Они уже подошли к домику, где жил Климович.

– Деревьев мало у вас, – неожиданно сказал Климович. – Хоть бы вы их сажать начали, что ли. Ни тебе леса, ни тебе сада, просто тоска берет! – И, спохватись, что, кажется, сказал грубовато, добавил: – Я белорус, лесной человек, поэтому и тоскую. А вообще-то, конечно, природа у каждого своя, какая кому нравится.

Даваджаб рассмеялся. Его насмешило непривычное сочетание слов: «лесной человек».

– А я степной человек, – сказал он, – люблю, чтобы всегда было небо над головой.

– То-то я заметил, вы верхние люки в бронемашинах закрывать не любите.

– В бою закроем, а пока, на учениях, можно воздухом дышать.

– Между прочим, напрасно, – сказал Климович. – Я, например, почти не хожу с открытым люком – тренирую себя с закрытым, и на плохую видимость, и на духоту – на пары бензина, на пороховые газы. Бой – не стрельбы, весь боекомплект придется расходовать! Ну что ж, до завтра!

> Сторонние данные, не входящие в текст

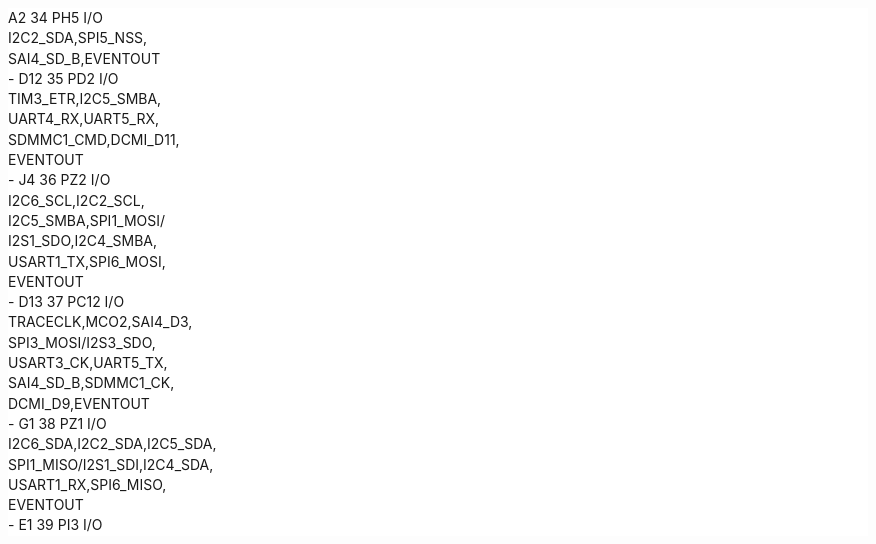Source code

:   </tr>
  <tr>
    <td>A2</td>
    <td>34</td>
    <td>PH5</td>
    <td>I/O</td>
    <td><div>
  I2C2_SDA,SPI5_NSS,<br />SAI4_SD_B,EVENTOUT
</div>
</td>
    <td>-</td>
  </tr>
  <tr>
    <td>D12</td>
    <td>35</td>
    <td>PD2</td>
    <td>I/O</td>
    <td><div>
  TIM3_ETR,I2C5_SMBA,<br />UART4_RX,UART5_RX,<br />SDMMC1_CMD,DCMI_D11,<br />EVENTOUT
</div>
</td>
    <td>-</td>
  </tr>
  <tr>
    <td>J4</td>
    <td>36</td>
    <td>PZ2</td>
    <td>I/O</td>
    <td><div>
  I2C6_SCL,I2C2_SCL,<br />I2C5_SMBA,SPI1_MOSI/<br />I2S1_SDO,I2C4_SMBA,<br />USART1_TX,SPI6_MOSI,<br />EVENTOUT
</div>
</td>
    <td>-</td>
  </tr>
  <tr>
    <td>D13</td>
    <td>37</td>
    <td>PC12</td>
    <td>I/O</td>
    <td><div>
  TRACECLK,MCO2,SAI4_D3,<br />SPI3_MOSI/I2S3_SDO,<br />USART3_CK,UART5_TX,<br />SAI4_SD_B,SDMMC1_CK,<br />DCMI_D9,EVENTOUT
</div>
</td>
    <td>-</td>
  </tr>
  <tr>
    <td>G1</td>
    <td>38</td>
    <td>PZ1</td>
    <td>I/O</td>
    <td><div>
  I2C6_SDA,I2C2_SDA,I2C5_SDA,<br />SPI1_MISO/I2S1_SDI,I2C4_SDA,<br />USART1_RX,SPI6_MISO,<br />EVENTOUT
</div>
</td>
    <td>-</td>
  </tr>
  <tr>
    <td>E1</td>
    <td>39</td>
    <td>PI3</td>
    <td>I/O</td>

Сидя на высоком детском стульчике у накрытого клеенкой обеденного стола, дочь Климовича Мая (ее назвали так по настоянию отца, и потому, что она родилась в мае прошлого года, и потому, что он еще с детского дома любил это родившееся после революции имя) с помощью матери ела жидкую молочную кашку, время от времени выдувая ее обратно большими белыми пузырями.

Климович снял фуражку с наголо бритой головы и улыбнулся. У него была неожиданная для тех, кто его не знал, добрая, широкая улыбка, для которой, казалось, физически нет места на его загорелом, жестком, будто кованном из красной меди лице.

Он расстегнул верхнюю пуговицу гимнастерки, опустился на стул, и его жена Люба сразу поняла по выражению лица, что он сегодня устал, чем-то расстроен, чем-то взволнован и хочет поговорить с ней.

Когда уже не первый год живешь с таким неговорливым человеком, то невольно так хорошо изучишь его молчаливое лицо, что читаешь на нем гораздо больше, чем все остальные люди.

Приподняв дочь под мышки, Люба вытерла с ее губ остатки каши и сказала:

– Ну, пойдем спать. Спокойной ночи, папа!

Держа дочь на руках, она на минуту присела рядом с мужем, и Мая неуклюже ткнулась горячими губами в холодную, твердую, дышавшую степной прохладой щеку отца.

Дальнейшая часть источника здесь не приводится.